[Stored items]
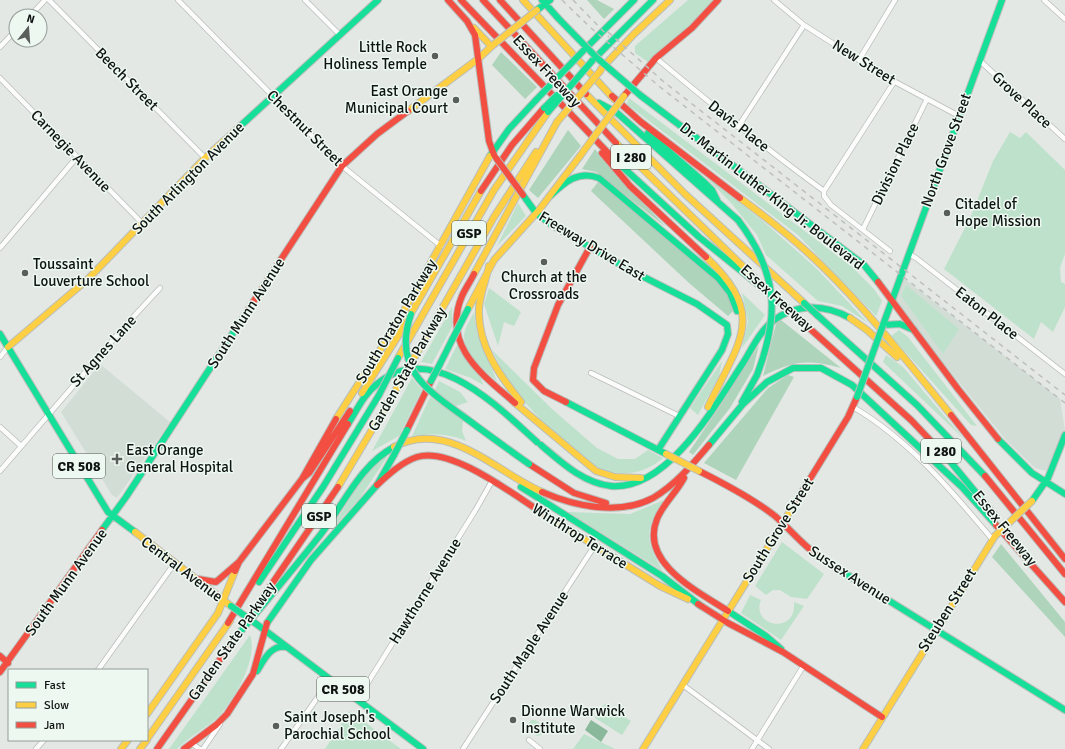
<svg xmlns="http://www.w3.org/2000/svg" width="1065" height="749" font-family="Signika,sans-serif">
	<rect width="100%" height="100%" fill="#e3e8e4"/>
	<!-- built -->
	<path fill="#d2ded5" d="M902,277L1060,399L1065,431L1046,471L1035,468L1006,440L892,300Z
		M100,364L170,422L117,498L112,495L61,412Z"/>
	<!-- green -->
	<path fill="#bee1cb" d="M688,0H713L686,29L648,62L635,53V46Z
		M629,98L852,267L874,289L882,301L876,316L798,235L627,104Z
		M1010,132L1020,138L1026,132L1065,170V254L1060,268L1061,282L1065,284V307L1053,332L1041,322L1034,339L944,269L971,216L993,161Z
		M702,173L764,222L816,268L868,323L842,306L818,301L766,255L757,235L732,204Z
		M518,203L526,216L497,246Z
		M906,285L959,329L943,354L901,296Z
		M489,288L521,312L514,326L504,322L498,346L484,304Z
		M742,293L765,315L742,348L748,321Z
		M452,307V327L432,364L421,362Z
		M474,312L477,333L497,381C483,369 465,356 464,336C464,329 471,318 474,312Z
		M899,330L908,337L977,426L971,425L891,336Z
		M458,343L481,377L483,385L471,378L445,369Z
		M492,350L552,409L597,448L618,459H635L648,450L663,458C648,471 630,476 610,472C586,468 532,412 516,392C506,380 499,363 492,350Z
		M886,355L903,367L964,439L883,362Z
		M722,361L719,376L698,415L690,408Z
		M412,378L422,390L399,436L372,451Z
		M439,381L460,392L468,402L456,406L434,392Z
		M430,397L463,420L462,431L466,441C447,433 432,434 412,436Z
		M391,451L360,498L335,526L334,524C350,500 367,466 391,451Z
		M664,500C645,529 644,540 663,571L568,512L630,514Z
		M782,542L824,574L807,599L791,597L780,590H773L766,595L755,586Z
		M750,595L761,600C750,626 797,636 794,602L804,606L781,640L741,613Z
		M250,635C259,658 233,702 217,718C204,729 189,737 177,749H169Z
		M605,704L631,721L622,735L595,718L599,709Z
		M350,711L401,749H325Z
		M531,720H535L544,726L545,730L541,735L537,736L528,729V725Z
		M584,734L615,749H573Z"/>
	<!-- forest -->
	<path fill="#aed4bb" d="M587,0H597L614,9L604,19Z
		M501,52L537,87L525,99L492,65Z
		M568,130L581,146L538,198L529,190Z
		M595,149L610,168L666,227L596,172L582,169Z
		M598,182L715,280L727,293L733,311L728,316L689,283L591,191Z
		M781,320L841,368C807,359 794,361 763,376L776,324Z
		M759,345L753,369L730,408L693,455L689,452L722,403Z
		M788,375L794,377L736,480L704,463L768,388Z
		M1001,544L1065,622V637L992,557Z"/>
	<!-- water -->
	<path fill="#8ab89b" d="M591,720L608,731L601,742L585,730Z"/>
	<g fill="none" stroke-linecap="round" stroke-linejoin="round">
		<defs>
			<path id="street" d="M49,0L205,158
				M178,0L342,166L441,246
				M305,0L340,35
				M774,0L804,25L884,76L959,116
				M1044,0L1065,19
				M30,16L45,0
				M0,47L16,30
				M656,58C711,104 766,149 824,191
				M859,60L895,0
				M979,60L1065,139
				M0,78L143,224
				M738,127L804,25
				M824,191L894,82
				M824,191V196L831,205L890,251
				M863,229L927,99
				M0,248L77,157
				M909,254L916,258L1065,374
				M0,357L8,347
				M591,373L679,416
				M853,407C908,439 951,490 992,539
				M0,427L21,446
				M0,471L124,327L160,288
				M98,670L174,564
				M683,685L769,749
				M357,700L475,511L492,481
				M529,740L540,749
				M191,743L200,749
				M36,749L44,740
				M203,749L220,724
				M281,749L330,680
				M463,749L595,545
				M752,749L804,665"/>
			<path id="fast" d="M542,0L558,18
				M537,10L550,0
				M584,50L634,0
				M592,61L653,0
				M640,95L864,265L878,282
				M599,103L616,112L738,220
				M236,130L378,0
				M648,133L705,183L712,190L717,200
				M490,156L509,129L536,100
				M615,160L699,237L786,307
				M523,195L536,213L552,225L628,269L697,304L727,325L728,334L722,350L658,450
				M550,196C565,182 578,170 599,178L718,278L730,293L737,311
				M817,315L917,405L985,476
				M883,325L1002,0
				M883,325L900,324L914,330
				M0,334L108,512L135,532
				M440,364L452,340
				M566,402L666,454
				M742,402L757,375
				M348,424C357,410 364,394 377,384C432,338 498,407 537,442
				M998,439L1032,473L1065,494
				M541,445C561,462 583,483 611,486C668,491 716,404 743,363C752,349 759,332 773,321C796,303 825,304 850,318
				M709,445L743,404L767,382L793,368H821L852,385L962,487L996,525
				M949,460L996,517
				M521,487L662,576L701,606
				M1032,501L1048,478L1065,435
				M102,530L126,497L248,310
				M825,561L1065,710
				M259,582L323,487L379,395
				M728,611L766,636L781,649
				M255,623L423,749
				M267,623L311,560L377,485L394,455
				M232,642C262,606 292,571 321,534C344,504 360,465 394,447
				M257,671C264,660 271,644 286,647"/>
			<path id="slow" d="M523,0L614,99
				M474,28L491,46
				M601,69L634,34L670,0
				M586,94L685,194L804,303
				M408,111L478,59L493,45
				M616,143L758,281
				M740,198C770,220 798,242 824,268C870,313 910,365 951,415
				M706,257C768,316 739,341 708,407
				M489,266C486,280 480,294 479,308C477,344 499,375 521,402
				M474,274L557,122
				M468,309L494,260L539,210L580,156
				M850,318L867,330L897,357
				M8,347L88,279L205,158L236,130
				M398,358L494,190L548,112
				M414,358L494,217L536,152
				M362,393L398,336L481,191
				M515,403L596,471L615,477L641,478
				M336,419L396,325L490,156
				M394,447C447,418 496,472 542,492
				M338,487L398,386
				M544,514L660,586L688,599
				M135,532L231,606
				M147,714L218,613L235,571
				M147,739L230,621
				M121,749L128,740
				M140,749L147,740
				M643,749L797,500
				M863,749L995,536"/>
			<path id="jam" d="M448,0L467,21L475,35L489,141L494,155
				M461,0L615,160
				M483,0L616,143
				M500,0L586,94
				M612,96L641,122L740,198
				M624,96L656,58L692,28L718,0
				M602,153L630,186L706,257
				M481,191L512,145L544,108
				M474,274C470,282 465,289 462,296C441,346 483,375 515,403
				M878,282L958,389L998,439
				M248,310L342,166L377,134L408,111
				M798,318L911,420L949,460
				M566,402L544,391L533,380L534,368L558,305L590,247
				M951,415L1065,559
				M407,430L431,381
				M529,464L574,493L606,503
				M699,471C725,484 752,498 775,516C792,531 806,549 825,561
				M985,476L1065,574
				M684,478C676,493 663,504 657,519C639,563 699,592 728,611
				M302,479L309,473L350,411
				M377,485C389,474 402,462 417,457C451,446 514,495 544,514
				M542,492C574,506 619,516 653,498C675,485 692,465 709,445
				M797,500L848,417L857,397
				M996,525L1065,602
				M235,571L239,562L302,479L336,419
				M198,579L216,582L239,562
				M263,597L338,487
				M698,604L728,623L783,652L882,717
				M228,623L348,424
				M0,656L8,663
				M0,672L102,530
				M157,749L235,638
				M184,749L216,725L227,714L253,674L267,623"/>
		</defs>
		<!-- street casing -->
		<use href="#street" stroke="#babebb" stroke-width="6"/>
		<!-- fast casing -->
		<use href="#fast" stroke="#babebb" stroke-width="8"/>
		<!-- slow casing -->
		<use href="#slow" stroke="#babebb" stroke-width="8"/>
		<!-- jam casing -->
		<use href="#jam" stroke="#babebb" stroke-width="8"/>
		<!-- street -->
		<use href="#street" stroke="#fbfcfb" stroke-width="4.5"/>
		<!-- fast -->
		<use href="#fast" stroke="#16e098" stroke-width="6"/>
		<!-- slow -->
		<use href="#slow" stroke="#ffcf43" stroke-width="6"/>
		<!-- jam -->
		<use href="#jam" stroke="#f24e42" stroke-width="6"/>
		<!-- rail -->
		<path stroke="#bdbebd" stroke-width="1.5" stroke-dasharray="5 5" stroke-linecap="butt" d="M562,0L591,28L660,87L1065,403
			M573,0L609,37
			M608,32L664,82L1065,395"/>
		<defs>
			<path id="fast-bridge" d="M558,18L597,58L640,95
				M536,100L583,51
				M544,108L557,95
				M548,112L592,61
				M738,220C778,273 780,314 757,375
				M804,303L817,315
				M411,314C392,369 427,390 467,419C487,434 508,449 529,464
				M452,340L468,309
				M431,381L440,364
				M379,395L398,358
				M857,397L883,325
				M394,455L407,430
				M231,606L255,623"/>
			<path id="slow-bridge" d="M493,45L537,10
				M557,122L601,70
				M580,156L624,96
				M786,307L798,318
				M398,386L414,358
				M666,454L699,471
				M995,536L1032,501"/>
			<path id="jam-bridge" d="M496,158L523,195"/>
		</defs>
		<!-- fast-bridge casing -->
		<use href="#fast-bridge" stroke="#babebb" stroke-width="8" stroke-linecap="butt"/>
		<!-- slow-bridge casing -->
		<use href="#slow-bridge" stroke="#babebb" stroke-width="8" stroke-linecap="butt"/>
		<!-- jam-bridge casing -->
		<use href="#jam-bridge" stroke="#babebb" stroke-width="8" stroke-linecap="butt"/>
		<!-- fast-bridge -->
		<use href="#fast-bridge" stroke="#16e098" stroke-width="6"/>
		<!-- slow-bridge -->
		<use href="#slow-bridge" stroke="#ffcf43" stroke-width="6"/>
		<!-- jam-bridge -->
		<use href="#jam-bridge" stroke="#f24e42" stroke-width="6"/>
	</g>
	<!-- markers -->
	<g fill="#595e5b" stroke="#edf8f0" stroke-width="1.5">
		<circle cx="435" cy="56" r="4"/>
		<circle cx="456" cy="100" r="4"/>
		<circle cx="947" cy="213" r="4"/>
		<circle cx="544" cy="262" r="4"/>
		<circle cx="25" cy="273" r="4"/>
		<path d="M115 453h4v4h4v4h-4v4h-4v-4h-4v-4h4z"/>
		<circle cx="513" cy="720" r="4"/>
		<circle cx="276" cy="726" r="4"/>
	</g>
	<g text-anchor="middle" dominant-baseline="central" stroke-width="3" stroke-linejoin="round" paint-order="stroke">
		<!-- shield labels -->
		<g fill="#edf8f0" stroke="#525854" stroke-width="1">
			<rect x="611" y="145" width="40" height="24" rx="3"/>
			<rect x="452" y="221" width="34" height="24" rx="3"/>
			<rect x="921" y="439" width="40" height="24" rx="3"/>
			<rect x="53" y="454" width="52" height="24" rx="3"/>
			<rect x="302" y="504" width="34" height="24" rx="3"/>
			<rect x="317" y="677" width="52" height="24" rx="3"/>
		</g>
		<g font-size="14" font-weight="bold" fill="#0f1311">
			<text x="631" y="157">I 280</text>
			<text x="469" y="233">GSP</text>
			<text x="941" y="451">I 280</text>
			<text x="79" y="466">CR 508</text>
			<text x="319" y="516">GSP</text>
			<text x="343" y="689">CR 508</text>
		</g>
		<!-- poi labels -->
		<g font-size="15" fill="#0f1311" stroke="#edf8f0" text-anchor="start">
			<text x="427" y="47" text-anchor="end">Little Rock<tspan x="427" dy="17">Holiness Temple</tspan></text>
			<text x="448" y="91" text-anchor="end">East Orange<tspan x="448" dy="17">Municipal Court</tspan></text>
			<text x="955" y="204">Citadel of<tspan x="955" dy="17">Hope Mission</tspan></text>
			<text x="33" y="264">Toussaint<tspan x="33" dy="17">Louverture School</tspan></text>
			<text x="544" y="277" text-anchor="middle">Church at the<tspan x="544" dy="17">Crossroads</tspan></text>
			<text x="126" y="450">East Orange<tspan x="126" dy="17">General Hospital</tspan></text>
			<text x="521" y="711">Dionne Warwick<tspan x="521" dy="17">Institute</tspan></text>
			<text x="284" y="717">Saint Joseph's<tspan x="284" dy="17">Parochial School</tspan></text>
		</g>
		<!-- street labels -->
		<g font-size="15" fill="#0f1311" stroke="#edf8f0">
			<text transform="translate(864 62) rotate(32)">New Street</text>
			<text transform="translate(547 71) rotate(47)">Essex Freeway</text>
			<text transform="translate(127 79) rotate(45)">Beech Street</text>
			<text transform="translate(1022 100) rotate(43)">Grove Place</text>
			<text transform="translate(739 126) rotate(38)">Davis Place</text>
			<text transform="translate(305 128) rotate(45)">Chestnut Street</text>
			<text transform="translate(946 150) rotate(-70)">North Grove Street</text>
			<text transform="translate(71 151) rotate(46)">Carnegie Avenue</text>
			<text transform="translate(895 164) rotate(-64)">Division Place</text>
			<text transform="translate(188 178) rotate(-45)">South Arlington Avenue</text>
			<text transform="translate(772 196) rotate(38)">Dr. Martin Luther King Jr. Boulevard</text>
			<text transform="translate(592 246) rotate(31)">Freeway Drive East</text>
			<text transform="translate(777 298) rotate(42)">Essex Freeway</text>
			<text transform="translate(246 313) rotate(-57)">South Munn Avenue</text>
			<text transform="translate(987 313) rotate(38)">Eaton Place</text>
			<text transform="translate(396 321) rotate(-59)">South Oraton Parkway</text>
			<text transform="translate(103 351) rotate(-48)">St Agnes Lane</text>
			<text transform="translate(407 369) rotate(-60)">Garden State Parkway</text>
			<text transform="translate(1005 528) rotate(51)">Essex Freeway</text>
			<text transform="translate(778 530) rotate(-58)">South Grove Street</text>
			<text transform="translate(580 536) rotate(32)">Winthrop Terrace</text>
			<text transform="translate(182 569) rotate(37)">Central Avenue</text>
			<text transform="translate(850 575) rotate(33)">Sussex Avenue</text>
			<text transform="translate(66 582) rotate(-54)">South Munn Avenue</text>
			<text transform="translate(425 591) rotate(-58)">Hawthorne Avenue</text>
			<text transform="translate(947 610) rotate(-58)">Steuben Street</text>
			<text transform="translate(232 641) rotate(-55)">Garden State Parkway</text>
			<text transform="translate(529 647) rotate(-57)">South Maple Avenue</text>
		</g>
	</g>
	<!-- legend -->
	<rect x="8" y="669" width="140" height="72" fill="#edf8f0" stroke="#949c97"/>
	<rect x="16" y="682" width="20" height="6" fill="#16e098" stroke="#949c97"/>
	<text x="44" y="689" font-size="12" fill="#0f1311">Fast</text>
	<rect x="16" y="702" width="20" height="6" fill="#ffcf43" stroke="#949c97"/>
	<text x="44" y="709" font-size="12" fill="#0f1311">Slow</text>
	<rect x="16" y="722" width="20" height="6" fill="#f24e42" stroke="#949c97"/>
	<text x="44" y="729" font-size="12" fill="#0f1311">Jam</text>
	<!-- north arrow -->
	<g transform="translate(28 28) rotate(17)"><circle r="19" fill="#edf8f0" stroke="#949c97"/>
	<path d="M0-3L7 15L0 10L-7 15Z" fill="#595e5b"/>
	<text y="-6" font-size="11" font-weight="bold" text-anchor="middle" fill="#0f1311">N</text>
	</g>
</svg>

▶ _YOUR GOAL_:
Wherever the word "linejoin" appears in a line of the data, copy that line.

▶ _EXPECTED OUTPUT_:
	<g fill="none" stroke-linecap="round" stroke-linejoin="round">
	<g text-anchor="middle" dominant-baseline="central" stroke-width="3" stroke-linejoin="round" paint-order="stroke">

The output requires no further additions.